Filósofos, psicanalistas, educadores, escritores, comunicadores e jovens terão seus pontos de vista expostos na plataforma. Mensalmente, será abordado um novo tema a partir de diferentes linguagens: música, artes visuais e cênicas, produções audiovisuais e diversos gêneros textuais.

O primeiro tema abordado na plataforma, assim como do workshop, é “corpo”: como os corpos juvenis estão se constituindo na contemporaneidade? De que maneira toda a complexidade do nosso tempo está se refletindo nesses corpos? As tecnologias, as relações sociais, as diferentes mídias: tudo isso tem impactado nas subjetividades juvenis e, consequentemente, na maneira como os corpos dos jovens se apresentam? São algumas destas perguntas que procuram ser discutidas nesta edição do Prisma.
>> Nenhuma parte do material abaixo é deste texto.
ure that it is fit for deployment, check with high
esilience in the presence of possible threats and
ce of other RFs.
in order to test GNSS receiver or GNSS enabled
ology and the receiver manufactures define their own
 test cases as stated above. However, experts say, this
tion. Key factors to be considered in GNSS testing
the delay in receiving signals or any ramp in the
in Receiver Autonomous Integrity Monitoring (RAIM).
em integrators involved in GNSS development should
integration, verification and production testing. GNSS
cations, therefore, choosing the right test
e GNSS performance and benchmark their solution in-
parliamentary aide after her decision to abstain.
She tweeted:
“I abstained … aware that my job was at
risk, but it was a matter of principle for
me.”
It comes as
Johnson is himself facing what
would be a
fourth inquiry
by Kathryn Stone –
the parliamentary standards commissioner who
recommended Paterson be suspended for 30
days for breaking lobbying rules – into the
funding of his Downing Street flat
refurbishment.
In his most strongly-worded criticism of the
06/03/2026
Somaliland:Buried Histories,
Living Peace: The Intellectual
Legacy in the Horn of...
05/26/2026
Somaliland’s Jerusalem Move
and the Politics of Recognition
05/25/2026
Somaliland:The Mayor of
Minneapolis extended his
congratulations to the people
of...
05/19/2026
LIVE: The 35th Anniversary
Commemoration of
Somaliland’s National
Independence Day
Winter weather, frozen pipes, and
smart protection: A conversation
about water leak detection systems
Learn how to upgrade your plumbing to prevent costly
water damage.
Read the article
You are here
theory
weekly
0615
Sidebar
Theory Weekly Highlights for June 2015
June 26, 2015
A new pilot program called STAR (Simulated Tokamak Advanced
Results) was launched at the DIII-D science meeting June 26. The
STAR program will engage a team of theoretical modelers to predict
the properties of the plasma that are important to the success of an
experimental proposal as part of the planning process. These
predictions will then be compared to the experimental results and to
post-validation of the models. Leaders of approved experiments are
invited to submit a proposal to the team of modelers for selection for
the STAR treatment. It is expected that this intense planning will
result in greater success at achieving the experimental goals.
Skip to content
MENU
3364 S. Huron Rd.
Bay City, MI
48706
Na seção COMtexto, por exemplo, o jornalista Plínio Fraga escolheu um clássico da literatura mundial para falar sobre a contraposição entre juventude e envelhecimento. Há ainda uma entrevista exclusiva com a cineasta britânica Beeban Kidron, que lançou recentemente o filme “InRealLife”, um documentário que coloca luz sobre a relação entre os jovens e a internet.

No espaço Clave, o leitor entra em sintonia com as músicas que mexem com a cabeça de adolescentes e jovens por meio de textos e vídeos que buscam relacionar a temática em pauta com o som ao redor. E, na seção Retina, o internauta pode conferir ensaios fotográficos sobre o tema.

A terceira iniciativa do Instituto Desiderata, realizada em parceria com os pesquisadores do Observatório Educação e Cidade, é o projeto Latitude, uma nova plataforma digital de gestão de informações a respeito dos indicadores educacionais oficiais do município do Rio de Janeiro.

Segundo Roberta, o objetivo é facilitar o acesso, a leitura e a interpretação de dados no campo educacional, principalmente por aqueles que estudam, planejam, trabalham e fazem pesquisa em educação. “A iniciativa surge como uma contribuição ao conhecimento e à discussão de políticas e práticas educacionais da cidade”, comenta a diretora executiva do Desiderata. A plataforma será usada em atividades de formação inicial e continuada de professores e gestores.

No espaço, o internauta pode navegar pelos dados georreferenciados organizados a partir de quatro níveis: escolas, bairro, Região Administrativa (RA) e Coordenadoria Regional de Educação (CRE). Cada nível de informação oferece acesso a diferentes dimensões, que engloba indicadores e informações. É possível criar um mapa e descobrir, num determinado bairro, por exemplo, quais escolas têm computadores. Outros dados disponíveis dizem respeito à infraestrutura, à quantidade de moradores por faixa etária, dados a respeito do analfabetismo, entre outros.

Para complementar os dados, além da interface geográfica, a plataforma disponibiliza textos explicativos. Em breve, será lançado um novo recurso, a Rede Latitude, para garantir a interação e participação das escolas. Os usuários poderão identificar grupos de interesse de pesquisa, trocar experiências, partilhar projetos, criar grupos de estudos, entre outras funcionalidades.

De acordo com Roberta Marques, a partir destas diversas ações articuladas, o Instituto pretende alcançar diversos resultados, como contribuir para que os professores da cidade realizem novas práticas pedagógicas envolvendo a participação de jovens, garantir uma maior visibilidade dos temas que afetam a juventude para o debate sobre educação, junto a jovens, educadores, pesquisadores, gestores públicos e investidores sociais privados, além de criar uma rede colaborativa de construção de conhecimentos, a partir das plataformas.

O Instituto Desiderata é associado GIFE.